The ICOs Starflow and Futourist that targeted Slovenia and Sweden have been discovered to be mostly scams.
More pointless ICOs
Despite the highly lucrative and over-hyped industry, the majority of ICOs are proving to be pointless. Thousands of ICOs have popped up in the last year which collectively raised millions of dollars. However, only 10% of ICOs are truly worth investing time and money in, and only 5% have what it takes for longevity. The majority of ICOs are only worth investing in for a quick flip while the hype is still there, before it dies down and the project comes to a halt. Most countries have experienced ICOs like this, and now something similar has popped up in Sweden and Slovenia.
Starflow seems the most elaborate of the two, having promised to create a platform which brands can utilize to get money for their content. There are no obvious errors on the website; it has an average design and looks legitimate. However, once you read the white paper, things start to go awry.
While the white paper boasts a sleek design, it is filled with nonsensical statements.
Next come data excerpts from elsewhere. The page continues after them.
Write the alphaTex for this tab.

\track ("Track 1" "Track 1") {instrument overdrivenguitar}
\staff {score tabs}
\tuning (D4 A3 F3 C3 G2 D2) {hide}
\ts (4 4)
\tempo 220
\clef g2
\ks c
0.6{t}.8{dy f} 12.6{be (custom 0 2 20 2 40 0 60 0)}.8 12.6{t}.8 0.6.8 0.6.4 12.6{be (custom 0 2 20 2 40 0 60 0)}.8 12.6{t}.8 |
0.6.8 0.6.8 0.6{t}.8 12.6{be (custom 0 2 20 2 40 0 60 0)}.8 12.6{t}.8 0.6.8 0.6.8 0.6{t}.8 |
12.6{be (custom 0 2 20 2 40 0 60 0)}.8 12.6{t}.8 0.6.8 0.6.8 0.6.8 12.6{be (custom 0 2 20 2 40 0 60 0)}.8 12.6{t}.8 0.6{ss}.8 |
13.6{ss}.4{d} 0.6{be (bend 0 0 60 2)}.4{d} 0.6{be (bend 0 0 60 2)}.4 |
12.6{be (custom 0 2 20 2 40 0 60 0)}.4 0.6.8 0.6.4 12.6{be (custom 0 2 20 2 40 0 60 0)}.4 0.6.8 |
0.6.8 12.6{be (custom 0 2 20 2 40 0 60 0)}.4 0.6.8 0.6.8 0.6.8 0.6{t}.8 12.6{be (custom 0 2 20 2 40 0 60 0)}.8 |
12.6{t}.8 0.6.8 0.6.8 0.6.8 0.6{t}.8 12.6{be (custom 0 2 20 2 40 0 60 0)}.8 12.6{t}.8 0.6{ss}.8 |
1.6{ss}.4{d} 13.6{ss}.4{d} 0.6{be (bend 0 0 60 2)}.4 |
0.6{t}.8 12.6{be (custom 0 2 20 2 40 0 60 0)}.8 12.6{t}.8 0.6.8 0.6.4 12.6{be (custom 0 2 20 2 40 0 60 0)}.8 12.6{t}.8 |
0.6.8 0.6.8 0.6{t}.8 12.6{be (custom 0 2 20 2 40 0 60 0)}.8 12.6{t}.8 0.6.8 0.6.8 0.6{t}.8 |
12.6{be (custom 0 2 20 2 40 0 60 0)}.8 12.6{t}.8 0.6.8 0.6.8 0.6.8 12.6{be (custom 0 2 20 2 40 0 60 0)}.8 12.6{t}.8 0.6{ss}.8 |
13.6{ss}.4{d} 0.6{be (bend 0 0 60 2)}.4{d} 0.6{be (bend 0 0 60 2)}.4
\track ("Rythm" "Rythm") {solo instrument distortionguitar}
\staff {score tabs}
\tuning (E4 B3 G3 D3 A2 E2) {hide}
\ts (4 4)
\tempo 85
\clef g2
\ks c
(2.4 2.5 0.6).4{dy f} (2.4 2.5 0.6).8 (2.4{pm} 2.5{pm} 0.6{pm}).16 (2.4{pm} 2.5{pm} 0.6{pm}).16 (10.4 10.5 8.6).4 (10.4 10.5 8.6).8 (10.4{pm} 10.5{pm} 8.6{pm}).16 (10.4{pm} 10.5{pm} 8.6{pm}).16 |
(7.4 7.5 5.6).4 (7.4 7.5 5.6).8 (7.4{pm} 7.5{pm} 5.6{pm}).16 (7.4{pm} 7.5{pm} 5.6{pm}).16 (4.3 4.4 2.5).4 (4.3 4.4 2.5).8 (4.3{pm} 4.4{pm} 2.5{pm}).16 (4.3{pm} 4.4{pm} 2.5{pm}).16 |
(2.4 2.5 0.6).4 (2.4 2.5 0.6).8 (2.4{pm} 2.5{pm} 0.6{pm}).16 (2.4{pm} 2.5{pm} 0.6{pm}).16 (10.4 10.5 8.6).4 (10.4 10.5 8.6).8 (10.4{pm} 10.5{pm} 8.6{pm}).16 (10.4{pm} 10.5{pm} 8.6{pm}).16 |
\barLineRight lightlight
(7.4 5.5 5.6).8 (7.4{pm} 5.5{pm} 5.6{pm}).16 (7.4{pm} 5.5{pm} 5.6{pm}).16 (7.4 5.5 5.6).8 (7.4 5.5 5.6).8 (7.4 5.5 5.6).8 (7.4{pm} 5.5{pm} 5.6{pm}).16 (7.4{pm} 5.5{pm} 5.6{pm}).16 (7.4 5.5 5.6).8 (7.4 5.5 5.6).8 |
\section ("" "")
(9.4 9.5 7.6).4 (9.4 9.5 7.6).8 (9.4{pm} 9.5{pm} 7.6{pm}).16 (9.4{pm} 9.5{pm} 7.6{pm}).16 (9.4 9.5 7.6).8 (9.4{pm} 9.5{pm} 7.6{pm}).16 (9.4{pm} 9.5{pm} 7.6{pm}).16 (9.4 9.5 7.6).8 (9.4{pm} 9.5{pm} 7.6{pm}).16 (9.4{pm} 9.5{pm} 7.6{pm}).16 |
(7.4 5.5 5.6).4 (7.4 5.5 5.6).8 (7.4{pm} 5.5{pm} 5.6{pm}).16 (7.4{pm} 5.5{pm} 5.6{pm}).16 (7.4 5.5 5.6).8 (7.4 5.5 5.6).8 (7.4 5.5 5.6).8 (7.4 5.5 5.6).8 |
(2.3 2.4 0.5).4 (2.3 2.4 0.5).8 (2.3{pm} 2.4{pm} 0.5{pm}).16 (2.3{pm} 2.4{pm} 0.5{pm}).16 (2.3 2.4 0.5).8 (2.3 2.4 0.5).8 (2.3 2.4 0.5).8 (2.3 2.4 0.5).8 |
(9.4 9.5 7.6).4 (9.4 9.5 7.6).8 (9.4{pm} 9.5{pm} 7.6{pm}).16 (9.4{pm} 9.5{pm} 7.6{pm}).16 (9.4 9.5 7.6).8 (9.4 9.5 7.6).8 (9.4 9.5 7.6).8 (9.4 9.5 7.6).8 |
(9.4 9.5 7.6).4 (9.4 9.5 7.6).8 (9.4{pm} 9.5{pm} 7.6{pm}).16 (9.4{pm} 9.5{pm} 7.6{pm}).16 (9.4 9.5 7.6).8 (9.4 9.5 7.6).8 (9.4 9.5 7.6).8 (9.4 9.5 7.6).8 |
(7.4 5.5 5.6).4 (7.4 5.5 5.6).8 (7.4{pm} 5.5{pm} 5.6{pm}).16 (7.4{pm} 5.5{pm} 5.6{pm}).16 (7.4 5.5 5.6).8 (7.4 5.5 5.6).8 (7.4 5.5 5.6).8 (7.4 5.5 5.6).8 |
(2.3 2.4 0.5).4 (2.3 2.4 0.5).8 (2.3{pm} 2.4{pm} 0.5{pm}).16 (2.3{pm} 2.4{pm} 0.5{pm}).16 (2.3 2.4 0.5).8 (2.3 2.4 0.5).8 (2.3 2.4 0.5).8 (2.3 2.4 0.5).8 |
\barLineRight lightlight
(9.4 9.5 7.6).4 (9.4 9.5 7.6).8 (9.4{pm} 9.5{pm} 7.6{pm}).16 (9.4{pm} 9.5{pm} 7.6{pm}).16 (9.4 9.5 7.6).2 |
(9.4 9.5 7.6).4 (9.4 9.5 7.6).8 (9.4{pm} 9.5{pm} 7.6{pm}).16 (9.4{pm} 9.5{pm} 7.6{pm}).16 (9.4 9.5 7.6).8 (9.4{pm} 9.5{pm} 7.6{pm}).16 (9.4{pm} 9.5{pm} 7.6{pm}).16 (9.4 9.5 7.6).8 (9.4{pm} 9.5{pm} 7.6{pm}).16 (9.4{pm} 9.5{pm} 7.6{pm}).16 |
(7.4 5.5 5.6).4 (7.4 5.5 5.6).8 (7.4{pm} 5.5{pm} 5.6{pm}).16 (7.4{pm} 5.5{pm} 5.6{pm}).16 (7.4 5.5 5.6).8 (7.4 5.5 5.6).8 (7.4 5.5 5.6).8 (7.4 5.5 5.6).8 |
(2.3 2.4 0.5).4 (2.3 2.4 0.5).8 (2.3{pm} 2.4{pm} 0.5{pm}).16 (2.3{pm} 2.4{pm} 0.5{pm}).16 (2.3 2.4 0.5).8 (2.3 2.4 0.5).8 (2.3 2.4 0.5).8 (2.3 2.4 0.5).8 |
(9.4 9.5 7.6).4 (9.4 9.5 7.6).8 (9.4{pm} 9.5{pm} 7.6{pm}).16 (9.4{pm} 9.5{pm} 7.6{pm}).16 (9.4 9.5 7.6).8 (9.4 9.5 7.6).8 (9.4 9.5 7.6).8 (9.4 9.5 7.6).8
In addition, it begins with a four-page-long disclaimer including statements that are mostly grounded in wishful thinking instead of facts, figures, and market research. The rest of the white paper continues in this vein.
The team behind the project
Any investor worth his salt should first fine-comb the white paper before deciding to invest, and follow this up with research into the team behind the project. The investor should ask what the team’s collective experience is like and whether their expertise suits the demands of the project. Starflow is backed by Johan Staël von Holstein, who also serves as one of its advisers. The website states that von Holstein is a notorious entrepreneur, which is not entirely untrue. Von Holstein backed a venture during the dot-com boom, known as Icon Medialab. This venture, however, experienced a 98% plunge in shares within a year and subsequently 500 lost jobs.
Vol Holstein’s Twitter bio once again notes that he is a “serial investor” along with weighty terms such as “internet visionary”. More worrying, however, is the fact that the majority of Starflow’s Twitter followers are fake.
The problem with Futourist
While Sweden deals with the fallout from Starflow, Slovenia has been plagued with Futourist, which is suspiciously similar to Starflow in its promises. Futourist promised a platform that rewards users for good content. Payments are conducted via ERC-20 Futourist Tokens, which might make sense in the greater scheme of things, but can only be legitimate if the platform is popular enough, which seems unlikely at the moment.
Starflow and Futourist prove nothing except for the fact that investor should be extra cautious when it comes to investing in an ICO. Take the time to research the project and look at the team, their market research, and the validity of the project, instead of being misled by well-designed websites and misleading, empty phrases.